**Extracted text**.

The Texas Pension Review Board Actuarial Committee met on January 25 and discussed updates to the Dallas Police & Fire Pension System, the TLFFRA, and a review of systems that offer lump sum options. A complete agenda of the meeting can be found here. A video of this meeting can be found here.

 

This report is intended to give you an overview and highlight the various topics taken up. It is not a verbatim transcript of the discussions but is based upon what was audible or understandable to the observer.

Item 5: Update on Dallas Police & Fire Pension System, including actuarial analysis required by Section 2.025, Article 6243a-1, Vernon’s Texas Civil Statutes

  • Independent actuary analysis is required to deliver an update and high-level summary to improve the systems funding
  • Board Member- Appreciate interest in trying to fund resolutions; this resolution is attempting to correct years of bad governance
  • If the city cannot agree, legislators will impose; the solution requires corporation between the city and the Dallas Police & Fire Pension System

 

Bill Hallmark, Independent Actuarial Analyst, Cheiron

  • Drafted report and presentation based on 2022 actuarial evaluation
    • Proposed solution balances competing objectives and focuses on 3 goals: benefit adequacy and security, generational equity and contribution stability
    • Suggests including automatic adjustment mechanisms that are pursued incrementally to allow time to adjust budgets
  • Primary recommendation is an actuarially determined contribution from the city, employee contribution changes adjusted upward to an amount higher than what we see across the state, and some form of COLA with the lowest cost possible
  • Recommends an amortization schedule that gives 30 years of approximations using current fixed rate contributions that model a 5-year grading period
  • By 2025, the city’s contribution should be split into two pieces; 1 part of the contribution should be based on payroll (city normal cost) and the 2nd should be a UAL that is on a fixed dollar schedule
  • Board member- Why has 2025 current and the 2025 recommended current cost increased?

**Supplied records**.

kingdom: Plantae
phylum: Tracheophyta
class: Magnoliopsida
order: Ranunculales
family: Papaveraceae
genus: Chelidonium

**Requirement 1**.
Do these statements agree with the meeting report? Answer yes or no for each, and quote the words that decide it. (a) The committee met on January 25. (b) The report is a verbatim transcript of the discussions. (c) Bill Hallmark's report and presentation were based on the 2022 actuarial evaluation.
**Requirement 2**.
Please write out the stretch of the meeting report from "The Texas Pension" through "to the observer." again, swapping "meeting" for "session".

**Full response 1**.
(a) Yes: "met on January 25"
(b) No: "It is not a verbatim transcript of the discussions"
(c) Yes: "Drafted report and presentation based on 2022 actuarial evaluation"

**Full response 2**.
The Texas Pension Review Board Actuarial Committee met on January 25 and discussed updates to the Dallas Police & Fire Pension System, the TLFFRA, and a review of systems that offer lump sum options. A complete agenda of the session can be found here. A video of this session can be found here.

 

This report is intended to give you an overview and highlight the various topics taken up. It is not a verbatim transcript of the discussions but is based upon what was audible or understandable to the observer.